#### Goal of the exercise
Your answer must consist solely of the lines from the one containing "pyautogui.click(73, 101)" through the last line of the records below, reproduced exactly, with all pictures omitted.
┌────────
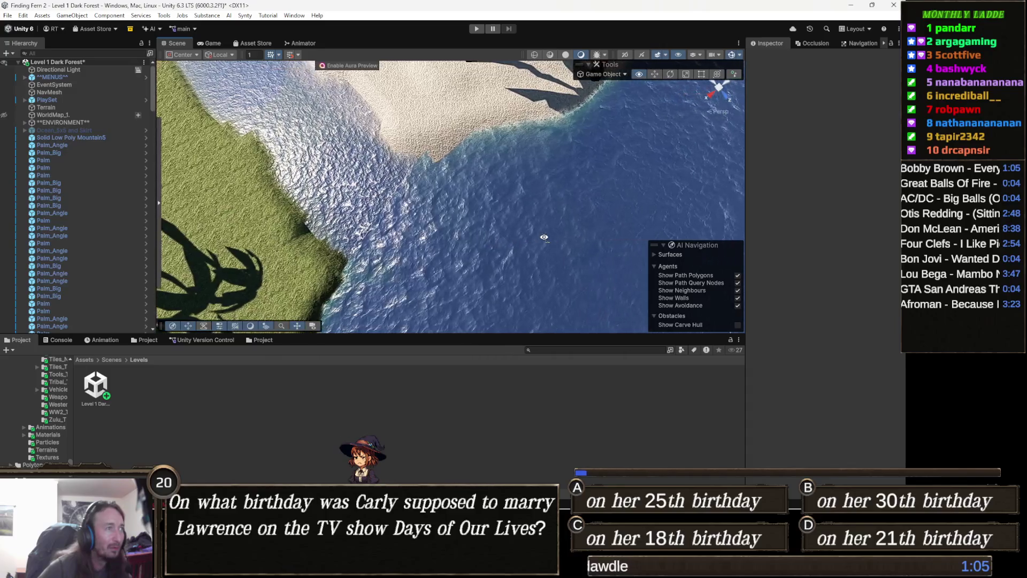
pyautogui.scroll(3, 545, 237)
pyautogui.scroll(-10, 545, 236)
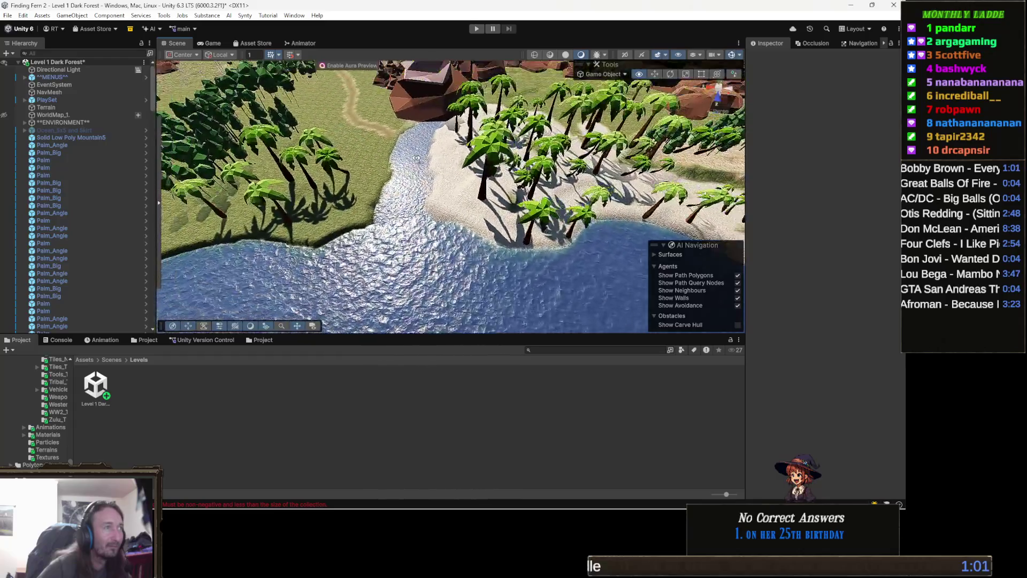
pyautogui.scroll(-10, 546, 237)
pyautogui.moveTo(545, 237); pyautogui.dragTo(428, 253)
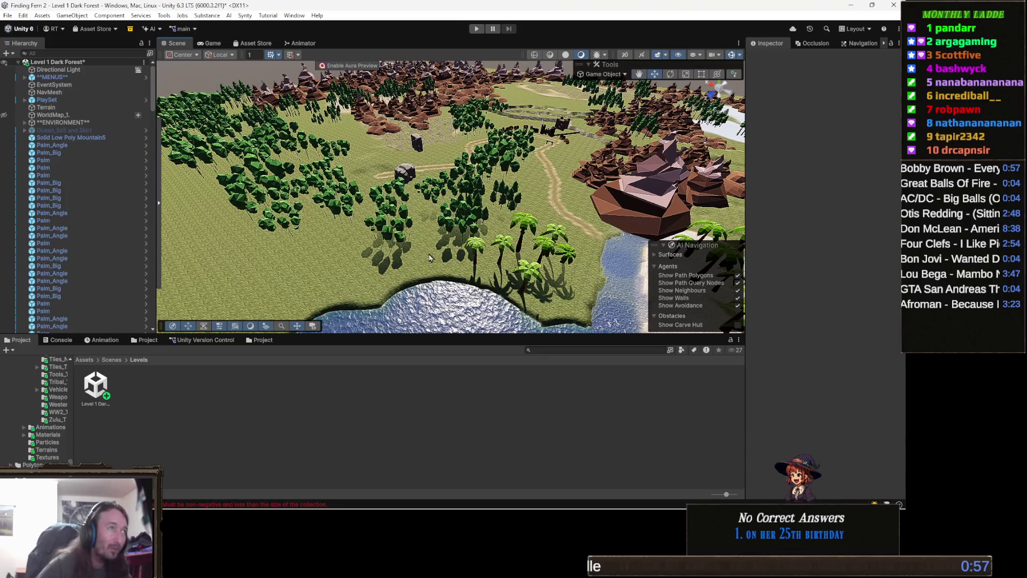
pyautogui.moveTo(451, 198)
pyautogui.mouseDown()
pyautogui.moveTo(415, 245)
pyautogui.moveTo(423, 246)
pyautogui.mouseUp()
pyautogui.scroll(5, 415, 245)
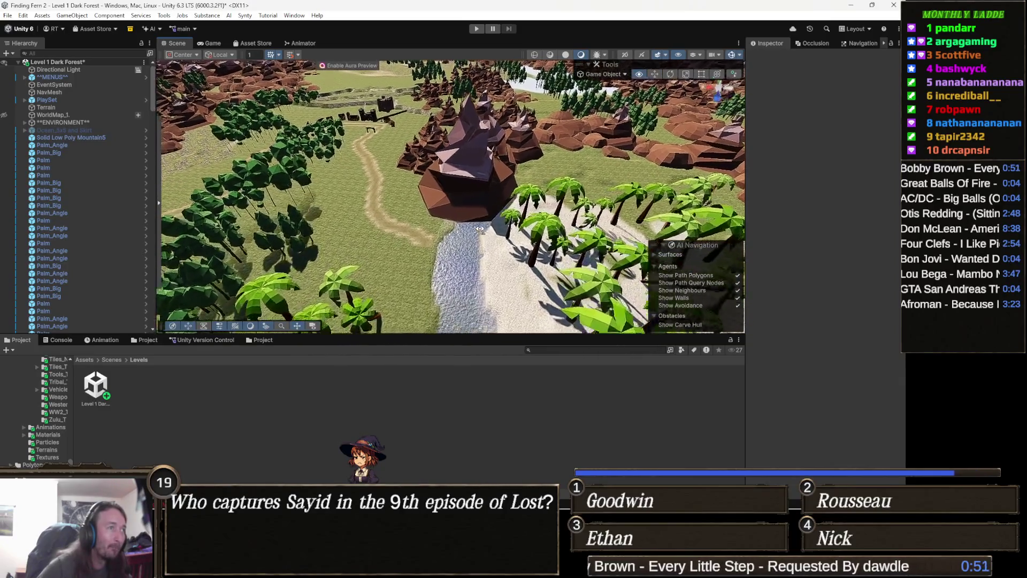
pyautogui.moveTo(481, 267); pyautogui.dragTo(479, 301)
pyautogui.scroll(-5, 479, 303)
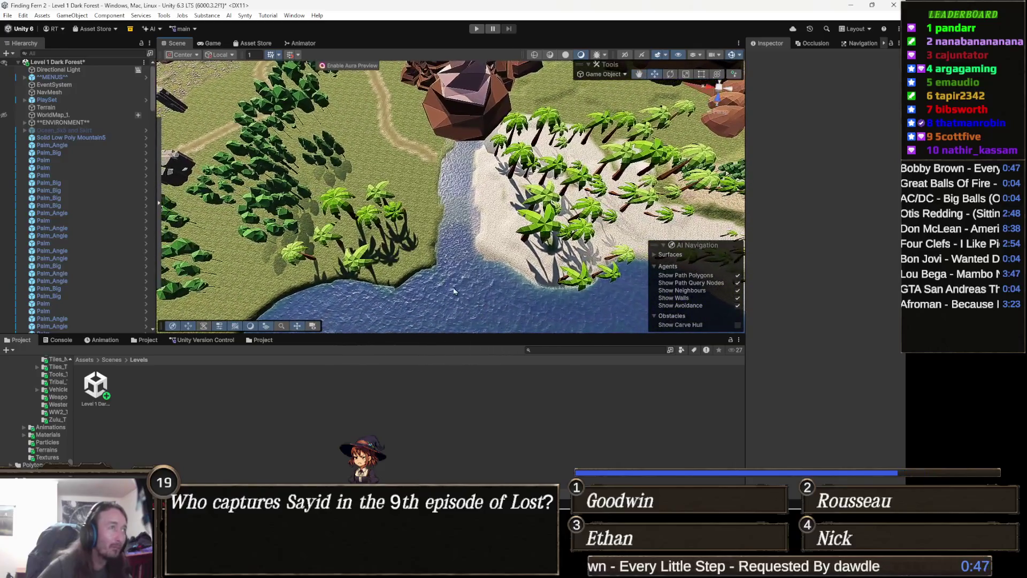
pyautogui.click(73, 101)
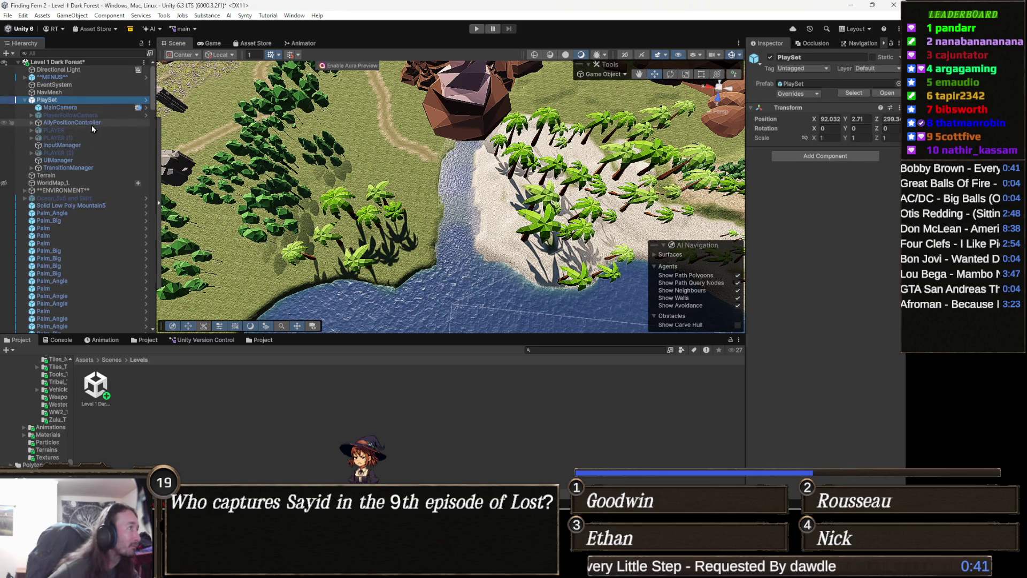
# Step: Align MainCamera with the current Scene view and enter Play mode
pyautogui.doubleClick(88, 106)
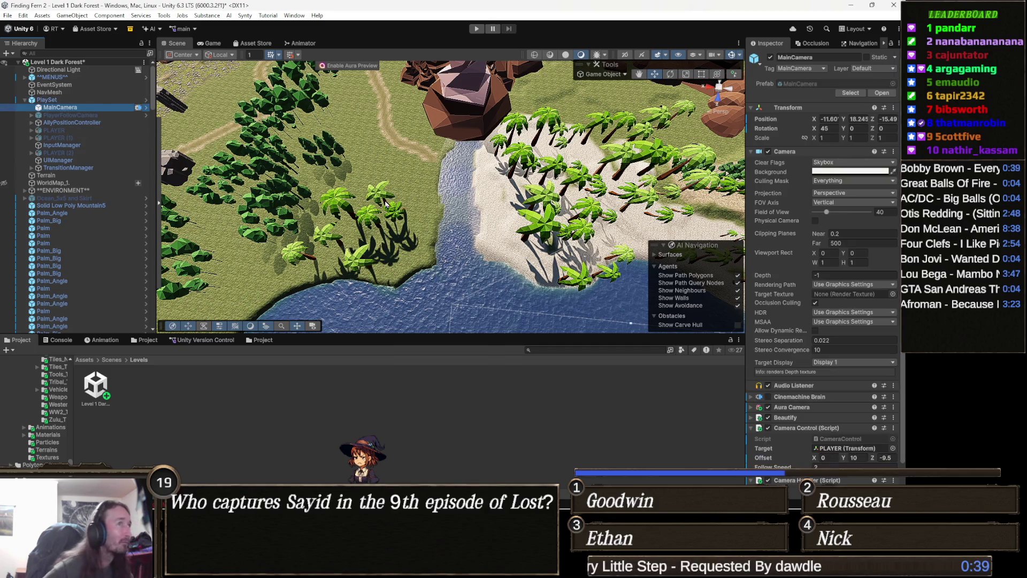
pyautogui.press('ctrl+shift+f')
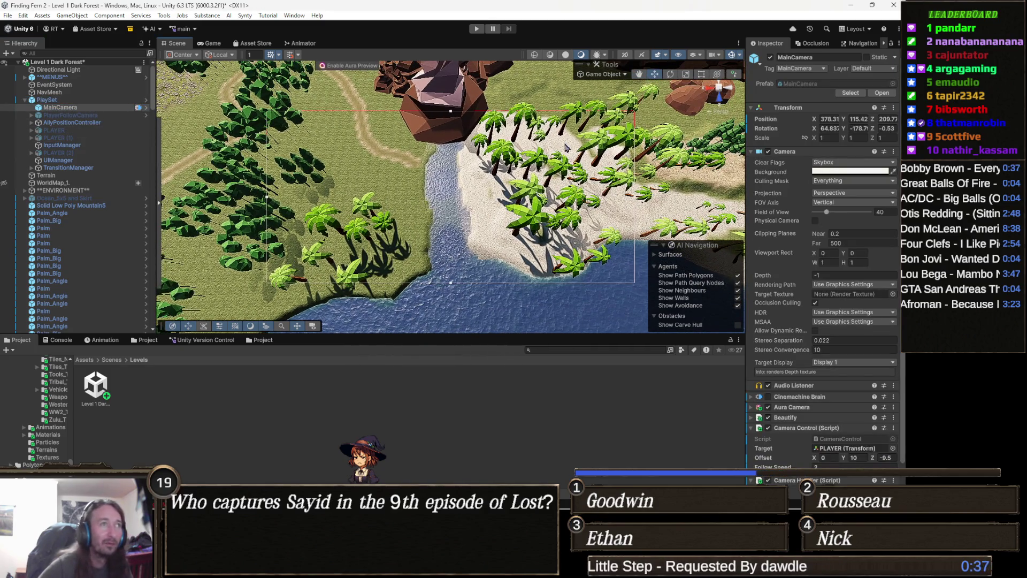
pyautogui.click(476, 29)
└────────
#### The answer
pyautogui.click(73, 101)
# Step: Align MainCamera with the current Scene view and enter Play mode
pyautogui.doubleClick(88, 106)
pyautogui.press('ctrl+shift+f')
pyautogui.click(476, 29)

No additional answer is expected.